Photo: Michael Stevens,
CC by-nc-sa
The 70
th anniversary of Lovecraft’s death, which puts the quietus to the copyright dispute over his oeuvre, and probably moves the stars to rightness besides, is approaching.
On CNN.com’s front page this morning, there was a curious headline: “Providence: Following the Footsteps of a Horror Icon.” First, a moment to entertain an unthinkable thought, but then dismissal. Maybe it was because Stephen King or whoever had spent a little time there, because it couldn’t be that the foundational horror author Howard Phillips Lovecraft had a following among… travel writers? But in a moment of sanity-blasting revelation, I saw that the AP was indeed putting out a location piece on Lovecraft’s place in the history of Providence, RI; whatever the city thinks of him, he thought highly enough of it to have “I AM PROVIDENCE” carved into his headstone.

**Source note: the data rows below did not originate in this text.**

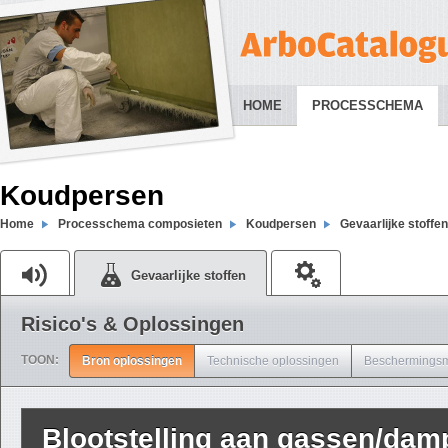
HOME
PROCESSCHEMA
Koudpersen
Home
Processchema composieten
Koudpersen
Gevaarlijke stoffen
Gevaarlijke stoffen
Risico's & Oplossingen
TOON:
Bron oplossingen
Technische oplossingen
Beschermingsm
Blootstelling aan gassen/dam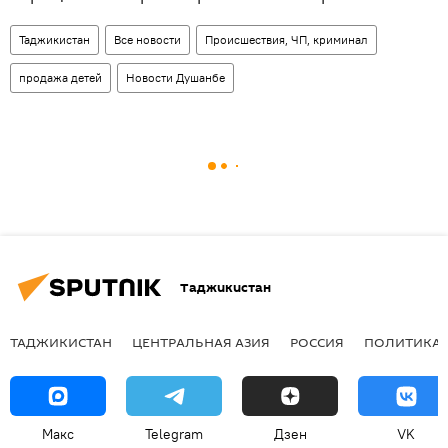
Таджикистан
Все новости
Происшествия, ЧП, криминал
продажа детей
Новости Душанбе
Таджикистан
ТАДЖИКИСТАН
ЦЕНТРАЛЬНАЯ АЗИЯ
РОССИЯ
ПОЛИТИКА
Макс
Telegram
Дзен
VK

In the time I allot myself to write a blog posting, it’s hard to sum up my feelings about this article. Lovecraft’s stories have given me a great deal of pleasure over the years, and at some level I’d like to see more interest in his work in the literary mainstream so that more people might share that pleasure. But part of his work’s appeal is that it impels so many subcultural currents, in a way that might be imperiled by more general appreciation. “The Call of Cthulhu” is a great novella, as good as anything in the form, but perhaps more critical is that the idea of Cthulhu has taken on a life of its own, as a shared signifier of a taste for weirdness, a high-fidelity signal of participation in a rich, shared imaginary universe.

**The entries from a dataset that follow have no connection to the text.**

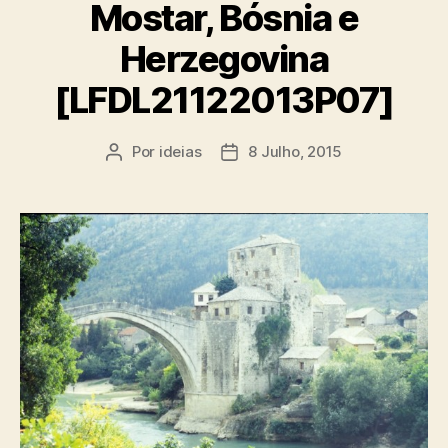
Mostar, Bósnia e
Herzegovina
[LFDL21122013P07]
Por
ideias
8 Julho, 2015
Autor
Data
do
do
artigo
artigo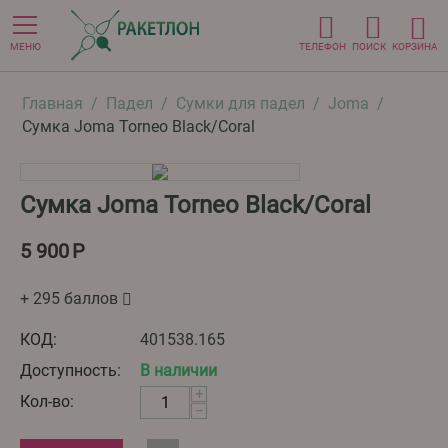
МЕНЮ
ТЕЛЕФОН
ПОИСК
КОРЗИНА
Главная
/
Падел
/
Сумки для падел
/
Joma
/
Сумка Joma Torneo Black/Coral
Сумка Joma Torneo Black/Coral
5 900
Р
+ 295 баллов
КОД:
401538.165
Доступность:
В наличии
+
Кол-во:
−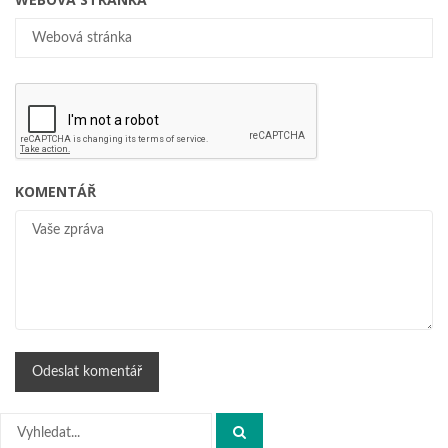
KOMENTÁŘ
Hledat: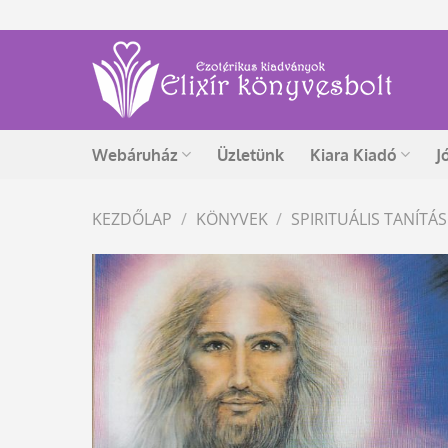
Skip
to
content
Webáruház
Üzletünk
Kiara Kiadó
J
KEZDŐLAP
/
KÖNYVEK
/
SPIRITUÁLIS TANÍT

By “participation,” I mean not merely “consumption” but “creation.” It is said of the Velvet Underground’s album The Velvet Underground & Nico that everyone who bought it started a band. Similarly, Lovecraft seems to disproportionately attract creators, provoking even productive ones (e.g. Stephen King, a vocal Lovecraft admirer) to pastiche. During his life, and in the near century since his death, the universe he created has been further populated those who loved him and his stories. The Temple of Dagon, over there on my blogroll, is just one easily-accessible manifestation. Even the less-talented and less-motivated are often stirred, like the dreamers moved to nightmare by Cthulhu’s call. I’ve been there myself, writing several scenarios for the Lovecraftian horror role-playing game The Call of Cthulhu, and frequently drawing on the idiom in much of my writing and design. My unease at a wider popularity for Lovecraft might be from a selfish desire to see him best beloved by those most likely to expand on his legacy, who will tell me more stories the way that HPL might have.
As a happy postscript, the 70th anniversary of Lovecraft’s death is coming up on 15 March, and with it an end to the acrimonious copyright dispute that has marred, however slightly, his otherwise sterling literary estate. His entire body of work will pass uncontroversially into the public domain, and presumably live forever (and now indisputably legally) on the Internet and its successors, or at least until the stars are right and the earth — and all of existence — cleared for its true masters. I urge raising a glass not just to HPL’s memory, but to the shared memory he created for us all.